The couple offered cigarettes and a seat on their "bed" to strangers at around 4:30 a.m. yesterday, and said they plan to get married and that they've applied for public housing. But even with a baby due in five months, the two insist it would be more dangerous for them to trade a night on the streets for one in a shelter.

"My experience in shelters was lice, roaches, and crabs," said Charles, who last month moved with Jessica to Milk Street from the Boston Common, where they had run-ins with raccoons and would get soaked whenever it rained or snowed. At the shelter, "the food they serve needs to change. I mean, chicken six times a week?"

The couple now survives by hustling. A woman recently gave them a $500 check, they said, and they decided to spend the night at a hotel. Despite the risk of frostbite, which can take hold within minutes in bitter weather, Charles said: "No matter what, I feel safer here than in the shelters."

Bernard Tshimangoley, the Congolese refugee,
lost his house painting job a year ago because of back trouble, and drove from Portland, Maine, to Boston in his Hyundai sedan to look for work. But since arriving here, he hasn't found a job. "No one would hire me," he said, "and I'm very humiliated to be in this situation."
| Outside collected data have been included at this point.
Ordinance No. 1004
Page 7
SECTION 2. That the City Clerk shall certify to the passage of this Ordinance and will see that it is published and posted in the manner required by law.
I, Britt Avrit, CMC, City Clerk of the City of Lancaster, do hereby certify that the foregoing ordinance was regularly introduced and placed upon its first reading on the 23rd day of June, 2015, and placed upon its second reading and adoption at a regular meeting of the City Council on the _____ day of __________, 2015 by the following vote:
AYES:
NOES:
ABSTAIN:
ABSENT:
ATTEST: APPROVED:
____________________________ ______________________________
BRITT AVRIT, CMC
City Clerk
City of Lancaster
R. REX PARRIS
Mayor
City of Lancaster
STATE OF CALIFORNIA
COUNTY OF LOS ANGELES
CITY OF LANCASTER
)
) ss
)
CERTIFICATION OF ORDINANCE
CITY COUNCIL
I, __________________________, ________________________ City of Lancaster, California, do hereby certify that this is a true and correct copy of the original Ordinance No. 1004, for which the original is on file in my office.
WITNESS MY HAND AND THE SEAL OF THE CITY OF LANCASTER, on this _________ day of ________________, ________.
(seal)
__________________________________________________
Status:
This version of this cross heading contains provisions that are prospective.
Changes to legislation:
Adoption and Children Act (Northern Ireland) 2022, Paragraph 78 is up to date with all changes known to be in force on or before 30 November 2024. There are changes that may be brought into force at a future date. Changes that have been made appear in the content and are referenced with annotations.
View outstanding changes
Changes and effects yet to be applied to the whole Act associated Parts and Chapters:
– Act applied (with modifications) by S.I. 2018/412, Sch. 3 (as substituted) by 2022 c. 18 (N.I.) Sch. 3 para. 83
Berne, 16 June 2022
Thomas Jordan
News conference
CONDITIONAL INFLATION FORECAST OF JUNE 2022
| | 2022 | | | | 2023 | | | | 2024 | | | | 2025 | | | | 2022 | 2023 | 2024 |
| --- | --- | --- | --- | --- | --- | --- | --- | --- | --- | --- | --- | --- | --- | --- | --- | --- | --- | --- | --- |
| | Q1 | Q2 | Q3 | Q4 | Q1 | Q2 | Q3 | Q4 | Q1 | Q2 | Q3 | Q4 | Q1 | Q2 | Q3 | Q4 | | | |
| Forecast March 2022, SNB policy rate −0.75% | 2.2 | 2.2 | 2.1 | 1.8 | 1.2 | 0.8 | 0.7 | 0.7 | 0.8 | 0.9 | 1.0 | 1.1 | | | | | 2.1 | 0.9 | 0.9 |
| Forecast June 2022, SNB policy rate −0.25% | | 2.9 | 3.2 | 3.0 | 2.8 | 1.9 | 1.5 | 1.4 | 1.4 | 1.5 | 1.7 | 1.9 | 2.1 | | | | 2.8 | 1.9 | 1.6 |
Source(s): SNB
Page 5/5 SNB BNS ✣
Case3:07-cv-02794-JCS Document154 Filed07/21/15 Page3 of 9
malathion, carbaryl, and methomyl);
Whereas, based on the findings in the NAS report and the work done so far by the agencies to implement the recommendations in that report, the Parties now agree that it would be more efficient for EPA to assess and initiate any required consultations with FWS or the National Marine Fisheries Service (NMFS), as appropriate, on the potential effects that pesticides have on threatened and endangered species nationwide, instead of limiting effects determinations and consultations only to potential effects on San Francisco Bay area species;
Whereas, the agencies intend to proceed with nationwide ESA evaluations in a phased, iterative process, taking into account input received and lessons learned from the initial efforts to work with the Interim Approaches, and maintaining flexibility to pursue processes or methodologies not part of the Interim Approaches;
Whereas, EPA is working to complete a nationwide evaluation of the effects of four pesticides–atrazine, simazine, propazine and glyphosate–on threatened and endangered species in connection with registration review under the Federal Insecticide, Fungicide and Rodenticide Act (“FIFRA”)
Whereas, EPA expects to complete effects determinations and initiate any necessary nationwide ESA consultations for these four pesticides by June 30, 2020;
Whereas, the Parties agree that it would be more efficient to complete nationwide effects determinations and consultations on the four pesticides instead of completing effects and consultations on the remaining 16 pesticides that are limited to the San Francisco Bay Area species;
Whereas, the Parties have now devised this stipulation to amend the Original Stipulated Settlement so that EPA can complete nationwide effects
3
A few weeks ago, despite the cold spell, Tshimangoley decided to move out of a Boston shelter and take his chances living in a tent.

The singer, who said he spends his time composing songs when not searching for public housing, believes the shelter where he stayed was making him sick. And, now, living just a few yards from where an elderly man died in the cold this week, he does his best to keep warm, dozing next to rows of burning candles and the hotplate he uses as his kitchen. "It's really quite cold," he said, near dawn, "but at least I'm not sick."